All Tomorrow’s Parties seem to have a knack for rejuvenation. The Telescopes released their first single Forever Close Your Eyes in 1988, a split 7” flexi-disc with Loop just one year after their formation. In recent years, both bands have played at ATP festivals – the former as invitees of Portishead at the 2011 city event in London and the latter as joint curators of the final ‘End Of An Era: Part 2’ shindig. Both bands’ trance-like noise creation remains as absorbing as ever.

It’s been almost seven years since The Telescopes’ last album ‘Infinite Suns’, although singles have been trickling out in the interim, and a new album is currently in progress at Brian Jonestown Massacre’s Anton Newcombe’s Berlin recording studio.

Tonight is the first date of their Irish tour with The Vincent(s). The touring gods aren’t on the side of the Cork band on this rain-soaked occasion, though, as the group broke down en route to Dublin – mechanically, that is. As such, tonight’s rumbling drones are provided solely by the headlining quartet. Singer and founding member Stephen Lawrie’s mic stand is locked at half-mast at the front of the stage, a symbol of respect for their fallen comrades; a fanciful notion, granted – more practically, it’s because he spends a good part of the set doubled over howling or on his knees on the floor.
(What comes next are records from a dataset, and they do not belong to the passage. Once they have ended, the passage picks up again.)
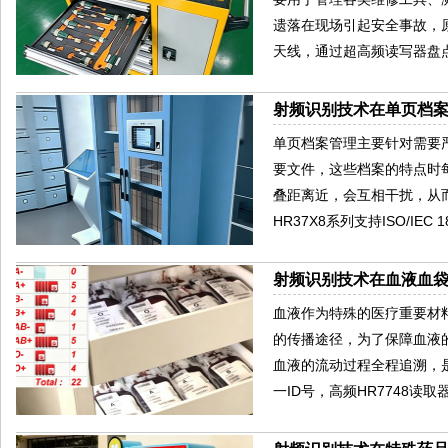
遗落在现场引起安全事故，原理
天线，通过超高频读写器盘
射频识别技术在单页档
单页档案管理主要针对需要
要文件，这些档案的特点时
叠距离近，会互相干扰，从
HR37X8系列支持ISO/IEC 1
射频识别技术在血液血
血液作为特殊的医疗重要材
的传播途径，为了保障血液
血液的流动过程全程追溯，
一ID号，高频HR7748读取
As the elongated, squalling intro gives way to Perfect Needle, Lawrie frequently modifies his vocal with the amp at the side of the stage and via pedals on the floor, wringing it through varying degrees of distortion and echo. The guitarist steps down onto the dancefloor mid-set, playing and swaying as Lawrie howls into the mic during the lengthiest portion of the set, a hypnotic oscillating wall of noise. The guitar is a sonic tool to be handled without care; strings are scraped off the edge of the stage, the head is driven onto whatever surface is nearby, while the neck is caressed with bottleneck or paintbrush to elicit varying levels of texture.

As the momentum slows to a crawl, the drummer, although seated, is the tallest man onstage, as each player descends to the floor to engage in their own insular auditory tinkering. Things gradually solidify; a beat emerges from the dense mire, spacey vocals intone, and the drummer becomes a flurry of hair as the accelerator is pressed towards a crescendo.

Once reached, the stage empties; a guitar propped on its side against the amp is the only sign of sentience, emitting a constant chopping hum of feedback. On it goes, and on, until the venue’s fire alarm goes off as if in some sort of chaotic discordant harmony. Nobody leaves.